**About this task:** Every line from the one containing "index tip: (294, 348)" to the end of the listing below should be transcribed exactly, and no line outside that span should appear.

**Data for the task:**
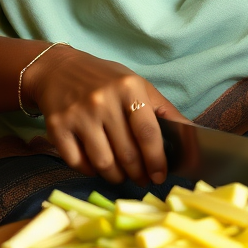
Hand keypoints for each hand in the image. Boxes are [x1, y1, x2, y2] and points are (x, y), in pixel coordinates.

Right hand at [24, 46, 191, 186]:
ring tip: (123, 175)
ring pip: (104, 163)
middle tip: (143, 179)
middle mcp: (102, 100)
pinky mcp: (57, 127)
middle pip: (127, 153)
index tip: (160, 176)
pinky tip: (98, 167)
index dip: (157, 160)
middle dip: (139, 174)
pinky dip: (91, 172)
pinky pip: (79, 164)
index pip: (147, 132)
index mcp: (127, 87)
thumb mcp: (136, 84)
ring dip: (117, 177)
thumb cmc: (105, 79)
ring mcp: (78, 114)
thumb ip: (162, 109)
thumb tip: (190, 133)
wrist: (58, 69)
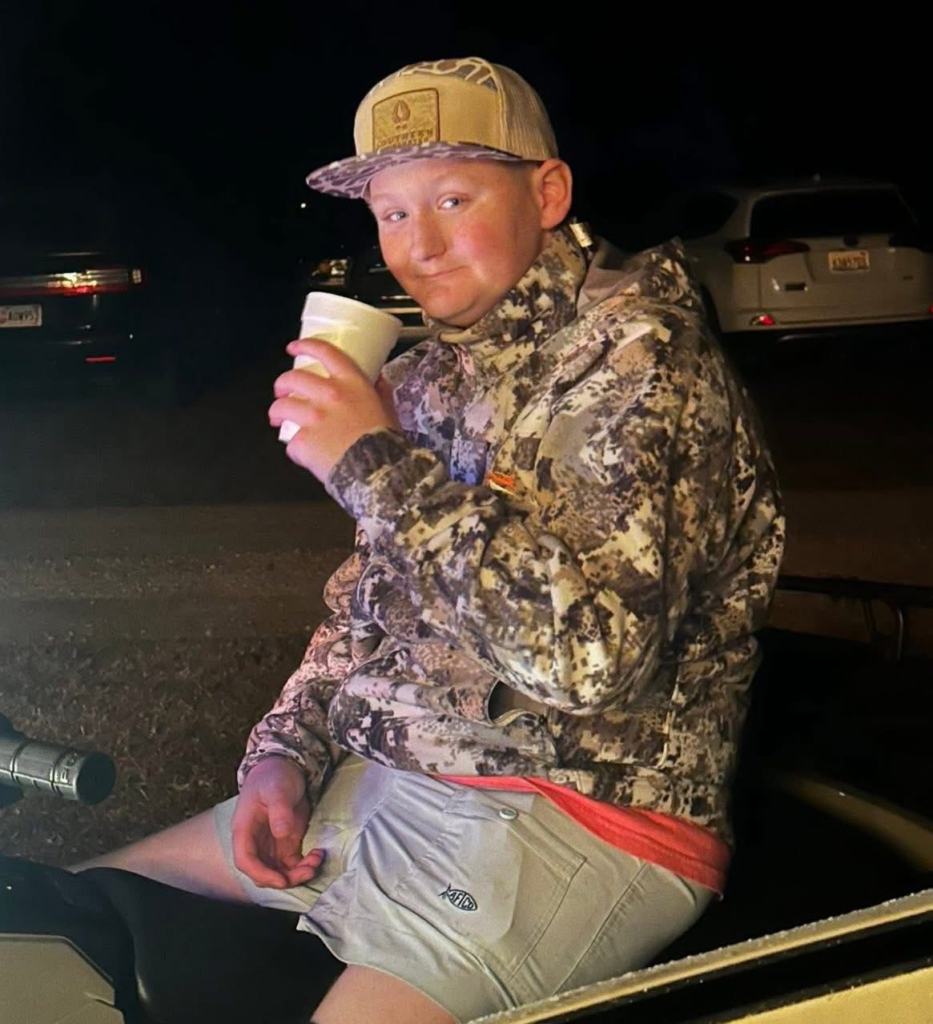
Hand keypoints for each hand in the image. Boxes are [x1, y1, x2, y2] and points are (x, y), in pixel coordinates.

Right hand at [231, 756, 322, 888]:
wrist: (284, 767)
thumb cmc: (274, 776)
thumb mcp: (277, 789)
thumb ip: (279, 810)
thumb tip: (282, 832)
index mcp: (245, 830)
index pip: (245, 860)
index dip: (261, 874)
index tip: (281, 880)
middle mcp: (256, 842)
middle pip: (263, 872)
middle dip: (284, 878)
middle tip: (307, 870)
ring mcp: (272, 845)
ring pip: (279, 872)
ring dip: (297, 874)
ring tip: (316, 861)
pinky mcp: (287, 844)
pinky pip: (293, 864)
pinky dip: (305, 865)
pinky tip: (318, 855)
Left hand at [269, 338, 400, 481]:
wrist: (379, 472)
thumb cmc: (386, 442)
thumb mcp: (389, 410)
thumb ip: (381, 392)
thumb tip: (379, 378)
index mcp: (352, 384)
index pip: (325, 353)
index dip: (305, 346)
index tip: (294, 348)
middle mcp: (330, 395)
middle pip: (293, 378)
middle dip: (282, 383)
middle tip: (281, 391)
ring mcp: (314, 418)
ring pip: (281, 406)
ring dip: (276, 412)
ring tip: (277, 420)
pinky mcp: (303, 441)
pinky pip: (291, 442)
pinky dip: (295, 449)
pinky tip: (302, 454)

**Solution for this problem:**
index tip: (294, 348)
middle mcp: (330, 395)
middle pip: (293, 378)
middle dip: (282, 383)
middle tip: (281, 391)
ring mcp: (314, 418)
ring pip: (281, 406)
ring dip: (276, 412)
ring tip: (277, 420)
pinky mcp: (303, 441)
pinky pip: (291, 442)
pinky dip: (295, 449)
pinky tip: (302, 454)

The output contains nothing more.